**ACTIVITY**
The answer must consist of each line below that holds the word "connected", copied as it stands.

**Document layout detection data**
BEGIN

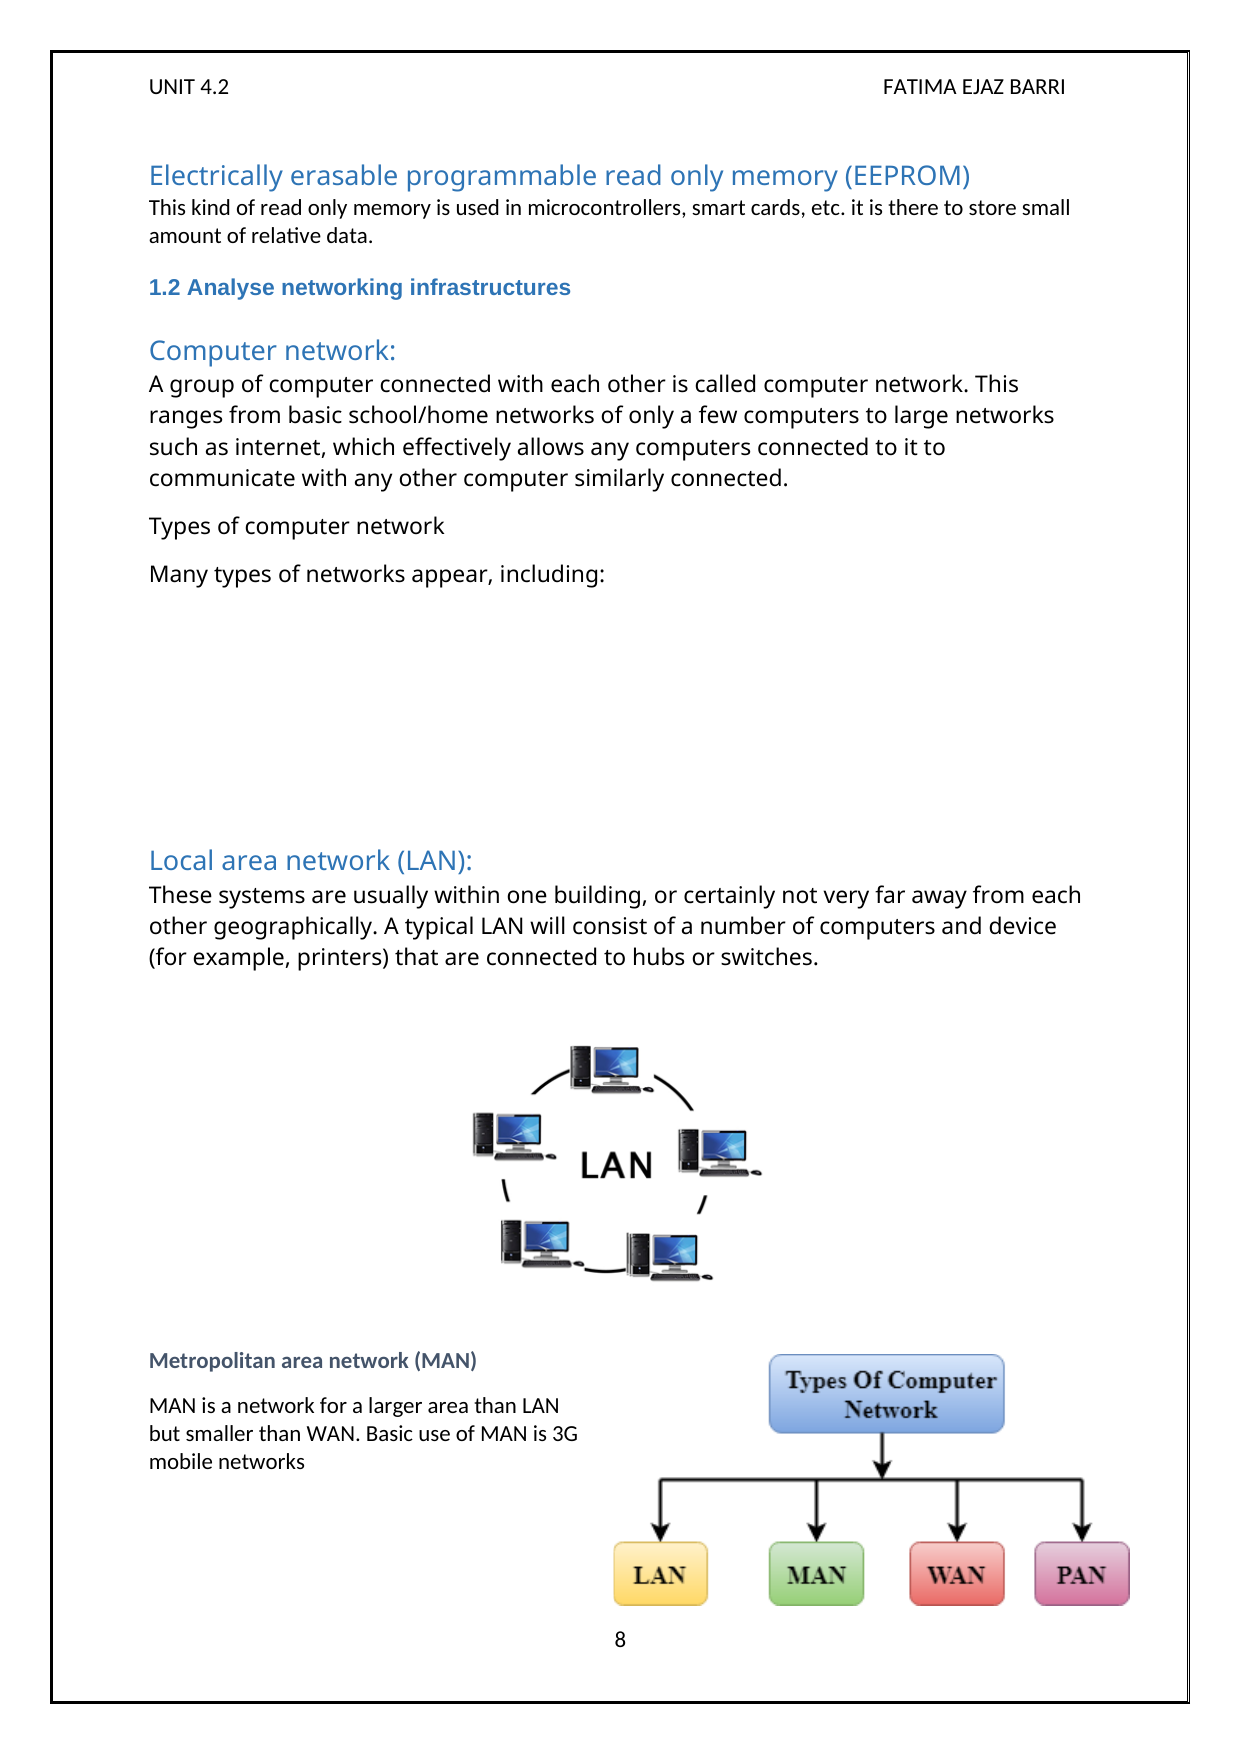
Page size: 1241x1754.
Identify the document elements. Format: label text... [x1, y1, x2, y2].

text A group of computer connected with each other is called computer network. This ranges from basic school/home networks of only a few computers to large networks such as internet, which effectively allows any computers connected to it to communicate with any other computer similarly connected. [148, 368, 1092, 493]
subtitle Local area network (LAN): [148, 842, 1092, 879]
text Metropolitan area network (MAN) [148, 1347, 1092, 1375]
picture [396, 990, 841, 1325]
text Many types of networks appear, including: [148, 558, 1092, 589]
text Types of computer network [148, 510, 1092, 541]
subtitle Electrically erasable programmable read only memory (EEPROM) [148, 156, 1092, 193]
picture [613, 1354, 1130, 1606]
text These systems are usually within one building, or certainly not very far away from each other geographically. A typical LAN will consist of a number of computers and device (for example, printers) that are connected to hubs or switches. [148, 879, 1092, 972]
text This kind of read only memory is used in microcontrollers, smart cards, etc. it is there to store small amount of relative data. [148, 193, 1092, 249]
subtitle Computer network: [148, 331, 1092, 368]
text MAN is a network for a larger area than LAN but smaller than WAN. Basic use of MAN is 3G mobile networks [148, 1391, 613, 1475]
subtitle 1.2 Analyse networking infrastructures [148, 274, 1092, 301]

END

**OUTPUT OF THE EXERCISE**
text A group of computer connected with each other is called computer network. This ranges from basic school/home networks of only a few computers to large networks such as internet, which effectively allows any computers connected to it to communicate with any other computer similarly connected. [148, 368, 1092, 493]
text These systems are usually within one building, or certainly not very far away from each other geographically. A typical LAN will consist of a number of computers and device (for example, printers) that are connected to hubs or switches. [148, 879, 1092, 972]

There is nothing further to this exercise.